The helmsperson should concentrate on steering, so the crew really needs to be his eyes. Make sure one person on the boat has the responsibility for watching around the course and is watching for two things: changes in the wind or waves and the movement of other boats.

This person’s goal is not only to watch for puffs, lulls, waves but to warn of approaching starboard tackers or boats on converging courses and to anticipate potential confrontations and to let the helmsman know of possible scenarios.


As an example the crew member who is assigned the task of looking up the course at the wind direction in relation to the marks needs to anticipate that when you come around the windward mark, will you want to do a normal bear away set, or a jibe-set and this needs to be communicated well ahead of time so you are set up at the mark to carry out that maneuver. 

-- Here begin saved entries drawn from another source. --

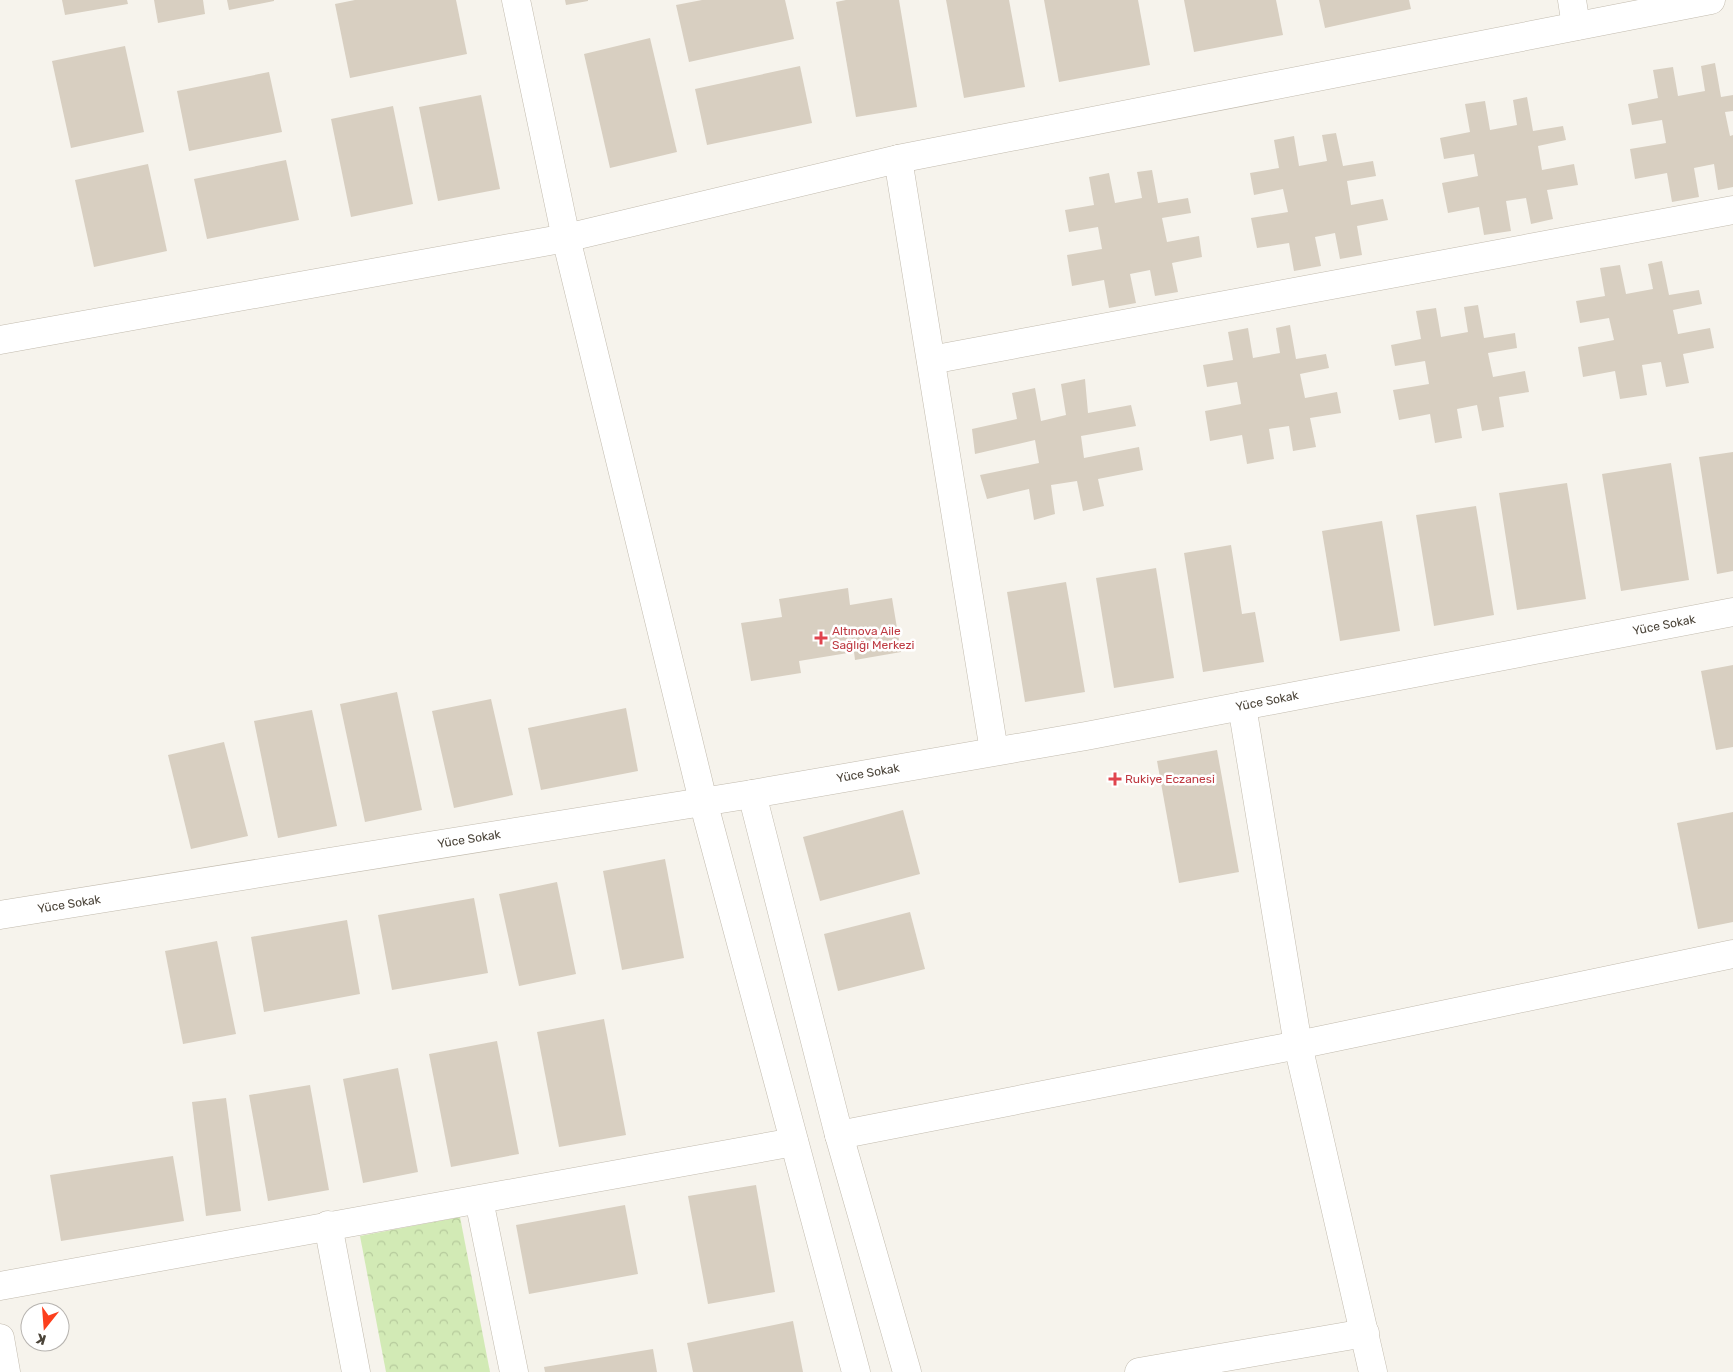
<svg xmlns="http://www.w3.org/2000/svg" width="1733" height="1372" font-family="Rubik,sans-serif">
<defs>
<pattern id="park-crowns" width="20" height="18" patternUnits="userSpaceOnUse" patternTransform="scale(1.25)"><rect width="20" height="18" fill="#d2eab5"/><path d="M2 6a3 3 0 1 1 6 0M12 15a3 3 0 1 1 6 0" fill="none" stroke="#b6ca9c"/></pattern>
</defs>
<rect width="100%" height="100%" fill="#f6f3ec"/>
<!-- park -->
<polygon fill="url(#park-crowns)" points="460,1217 490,1372 386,1372 360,1236"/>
<!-- building -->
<g fill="#d8cfc1">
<polygon points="62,0 127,0 128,4 65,15"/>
<polygon points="154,0 203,0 205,14 158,23"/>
<polygon points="227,0 274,0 274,1 229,10"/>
<polygon points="355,0 456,0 467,54 350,78 335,4"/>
<polygon points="565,0 588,0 588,1 566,5"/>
<polygon points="702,0 785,0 794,39 689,62 676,5"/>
<polygon points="846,0 899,0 917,107 856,117 836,2"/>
<polygon points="946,0 1009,0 1025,87 964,98"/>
<polygon points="1044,0 1138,0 1150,65 1059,82"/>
<polygon points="1184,0 1276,0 1283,35 1194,52"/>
<polygon points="1319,0 1409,0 1411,9 1325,28"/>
<polygon points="650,38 677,152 610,168 584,54"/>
<polygon points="125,46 144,132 71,148 52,61"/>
<polygon points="1715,63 1721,97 1733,95 1733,111 1725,112 1730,136 1733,135 1733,187 1718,190 1714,164 1694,168 1699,197 1672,202 1667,173 1635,179 1630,149 1666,143 1662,120 1632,125 1628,104 1658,98 1653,70 1673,67 1678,96 1705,91 1701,66"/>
<polygon points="800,66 812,123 707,145 695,89"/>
<polygon points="269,72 282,132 189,151 177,91"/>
<polygon points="481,95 500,189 438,201 419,107"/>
<polygon points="1527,97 1533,131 1563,126 1566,140 1538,146 1542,170 1574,164 1578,185 1547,190 1553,219 1531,224 1526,198 1506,201 1511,231 1484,235 1479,207 1448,213 1442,183 1478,176 1474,154 1444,159 1440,138 1470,132 1465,104 1485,101 1490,130 1517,125 1513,100"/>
<polygon points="393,106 413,204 351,217 331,119"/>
<polygon points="1336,133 1343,166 1373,161 1376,176 1347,181 1351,205 1383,199 1388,220 1357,226 1362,255 1340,259 1335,233 1315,237 1321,266 1294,271 1289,243 1257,248 1251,218 1288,212 1283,189 1254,195 1250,173 1279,168 1274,140 1294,136 1299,166 1327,161 1322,135"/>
<polygon points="286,160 299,220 207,239 194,179"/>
<polygon points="148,164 167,251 94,267 75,180"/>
<polygon points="1152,170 1158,203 1188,198 1191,213 1162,218 1167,242 1199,236 1202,257 1172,263 1178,292 1155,296 1150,270 1130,274 1136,303 1109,308 1104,280 1072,286 1067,255 1102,249 1098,227 1069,232 1065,210 1094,205 1089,177 1109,173 1115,203 1142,198 1137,172"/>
<polygon points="1662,261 1669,295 1699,290 1702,304 1673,310 1678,334 1710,328 1714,348 1683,354 1689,383 1666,387 1661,362 1642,365 1647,395 1620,399 1615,371 1583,377 1578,347 1614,340 1609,318 1580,323 1576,301 1605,296 1600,268 1620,265 1626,294 1653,289 1648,264"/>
<polygon points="1478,305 1484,338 1515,333 1517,348 1488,353 1493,377 1525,371 1529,392 1499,397 1504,427 1482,431 1477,405 1457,409 1462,438 1435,443 1430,414 1399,420 1393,390 1429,384 1425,361 1395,366 1391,345 1421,339 1416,311 1436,308 1441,337 1468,332 1464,307"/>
<polygon points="1290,325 1296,359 1326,354 1329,368 1300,374 1305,398 1337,392 1341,413 1310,418 1316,447 1293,451 1289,426 1269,429 1274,459 1247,464 1242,435 1210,441 1205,411 1241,404 1237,382 1207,387 1203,365 1233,360 1228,332 1248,328 1253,358 1280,353 1276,328"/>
<polygon points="1085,379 1088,413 1131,405 1136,426 1081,436 1084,458 1139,447 1143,470 1098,479 1104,506 1083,511 1077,481 1051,485 1055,514 1034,520 1029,489 987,499 980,475 1039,463 1035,440 975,454 972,429 1017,419 1012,393 1035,388 1041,421 1066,415 1061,384"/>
<polygon points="1733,452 1733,571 1717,574 1699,457"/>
<polygon points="1671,463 1689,580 1621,591 1602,474"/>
<polygon points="1567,483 1586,599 1517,610 1499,493"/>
<polygon points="1476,506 1494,615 1434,626 1416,515"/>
<polygon points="1382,521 1400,631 1340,641 1322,531"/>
<polygon points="1231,545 1242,614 1255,612 1264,662 1203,672 1184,553"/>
<polygon points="1156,568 1174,678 1114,688 1096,578"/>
<polygon points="1066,582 1085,692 1025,702 1007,592"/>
<polygon points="848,588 850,605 892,598 901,652 855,660 854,652 799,661 801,673 751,681 741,623 782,617 779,599"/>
<polygon points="1733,665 1733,747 1716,750 1701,671"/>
<polygon points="397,692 422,810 365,822 340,704"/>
<polygon points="491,699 513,795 454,808 432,711"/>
<polygon points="626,708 638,771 541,790 528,728"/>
<polygon points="312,710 337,826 278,838 254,721"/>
<polygon points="224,742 248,836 191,849 168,755"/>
<polygon points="1217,750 1239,872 1179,883 1157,761"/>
<polygon points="903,810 920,874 820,901 803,837"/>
<polygon points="1733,812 1733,922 1698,929 1677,823"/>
<polygon points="665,859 684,958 622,970 603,871"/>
<polygon points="557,882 576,974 519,986 499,894"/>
<polygon points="474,898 488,973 392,990 378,915"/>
<polygon points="910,912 925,969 838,991 824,934"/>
<polygon points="347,920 360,994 264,1012 251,937"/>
<polygon points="217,941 236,1034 183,1044 165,951"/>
<polygon points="604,1019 626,1135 559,1147 537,1032"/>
<polygon points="497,1041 519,1154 451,1167 429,1054"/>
<polygon points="398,1068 418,1172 363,1183 343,1079"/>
<polygon points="310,1085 329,1190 268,1201 249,1095"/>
<polygon points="226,1098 241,1211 206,1216 192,1102"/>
<polygon points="173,1156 184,1221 61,1241 50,1175"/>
<polygon points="756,1185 775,1292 708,1304 688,1196"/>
<polygon points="625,1205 638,1274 529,1294 516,1225"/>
<polygon points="793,1321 803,1372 693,1372 687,1343"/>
<polygon points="653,1349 657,1372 545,1372 544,1367"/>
</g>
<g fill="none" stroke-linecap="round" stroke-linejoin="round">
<!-- minor casing -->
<g stroke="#c2bbae" stroke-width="29">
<g id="minor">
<polyline points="516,0 566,238 703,801 856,1372"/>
<polyline points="1572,0 1576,26"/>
<polyline points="898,159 994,751"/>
<polyline points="931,360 1733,210"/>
<polyline points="1242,706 1298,1045 1373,1372"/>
<polyline points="752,794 839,1135 907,1372"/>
<polyline points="0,915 752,794 1086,736 1733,612"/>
<polyline points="839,1135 1298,1045 1733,954"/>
<polyline points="479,1200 514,1372"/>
<polyline points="328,1225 356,1372"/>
<polyline points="0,1286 794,1142"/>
<polyline points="0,1338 6,1372"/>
<polyline points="1139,1372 1365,1333"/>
</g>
</g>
<!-- tertiary casing -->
<g stroke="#c2bbae" stroke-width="29">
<polyline id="tertiary" points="0,340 566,238 898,159 1711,0"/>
</g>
<!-- minor -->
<use href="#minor" stroke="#fff" stroke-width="28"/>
<!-- tertiary -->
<use href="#tertiary" stroke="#fff" stroke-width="28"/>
</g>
<!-- markers -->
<g fill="#e0444e" stroke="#fff" stroke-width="2">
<path d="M818.5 630.5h5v5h5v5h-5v5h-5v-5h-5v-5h5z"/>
<path d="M1112.5 771.5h5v5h5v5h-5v5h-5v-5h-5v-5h5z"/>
</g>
<g text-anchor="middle" stroke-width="5" stroke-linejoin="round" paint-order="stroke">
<!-- street labels -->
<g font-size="12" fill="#4b4439" stroke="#fff">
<text transform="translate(1664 625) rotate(-11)" y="4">Yüce Sokak</text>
<text transform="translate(1267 701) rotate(-11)" y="4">Yüce Sokak</text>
<text transform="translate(868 773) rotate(-10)" y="4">Yüce Sokak</text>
<text transform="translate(469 839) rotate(-9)" y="4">Yüce Sokak</text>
<text transform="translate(69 904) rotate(-9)" y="4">Yüce Sokak</text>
</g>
<!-- health labels -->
<g font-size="12" fill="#be3a42" stroke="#fff" text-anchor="start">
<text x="832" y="635">Altınova Aile<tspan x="832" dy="14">Sağlığı Merkezi</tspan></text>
<text x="1125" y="783">Rukiye Eczanesi</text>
</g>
</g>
<!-- north arrow -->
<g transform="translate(45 1327) rotate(197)"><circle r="24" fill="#ffffff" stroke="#b7b4b0"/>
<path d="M0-4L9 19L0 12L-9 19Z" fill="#fc3f1d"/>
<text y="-8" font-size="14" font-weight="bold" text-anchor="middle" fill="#4b4439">K</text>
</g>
</svg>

So that the helmsman can be informed about situations before they arise, they should call out in a voice loud enough to be heard by everyone aboard that there’s a puff coming, there is a crossing situation where you may need to duck or tack or the tactic needed at the next mark rounding and why.

In sailboat racing, things are always changing. It would be easy if we could plan ahead for every move on the race course but unfortunately, this is impossible because you can’t always predict what the wind will do or how the other boats are going to react.

What you can do is anticipate a  number of possibilities that might happen then make a plan for each one. 

By giving you time to consider decisions ahead of time, contingency plans help you stay in control of your race.



 

 

5 Steps to Winning a Regatta

 Step 1. Work on your weaknesses.

 We all have different strengths and weaknesses, for some, it is light air and flat water,  for others they are faster in a big breeze and boisterous seas. It is fun to practice in your favourite conditions but you need to get out of your comfort zone and spend more practice time sailing in the conditions that you are slower in.

Keep the boat flat

Step 2. Preparation.

Leading up to an event focus on reducing distractions, cross off all the items on your boat work list and let all work clients, colleagues and friends know that you will not be available during the event. When a regatta begins you need to be rested and ready, and your first and only priority is going sailing.

Complete all tasks prior to leaving home

Step3. Go to a regatta with someone you have spent a lot of time sailing with.

If you are sailing in a multi-crewed boat resist the temptation to link up with a hot shot in your class for a big event. In a crew-driven boat, the helmsperson only does about thirty per cent of the work. If you compete with someone that you have spent many hours in the boat with, you know each other’s weaknesses but also know each other’s strengths, and in tough situations, you remind each other to focus on those and let the rest sort itself out.

Step4. Nutrition and Hydration.

Proper nutrition and hydration could make or break your results. Carry adequate food, snacks and water during the race especially if you are competing in two or three races in one day. Don’t neglect off the water fuel and hydration and resist the partying until the event is finished. Supply your own food rather than what the regatta organizers or canteen provide and don’t neglect to get plenty of sleep during the event.

 

Step5. It doesn’t have to be perfect, it just has to be better than the rest.

It’s easy to give up, but instead, focus on the opportunities that an event presents and sail hard, remember everybody else is hurting too and wrestling with the same issues as you are. Fortunately, great boat speed, developed over the time of working together will allow you to move up through the fleet and this is where all your hard work pays off.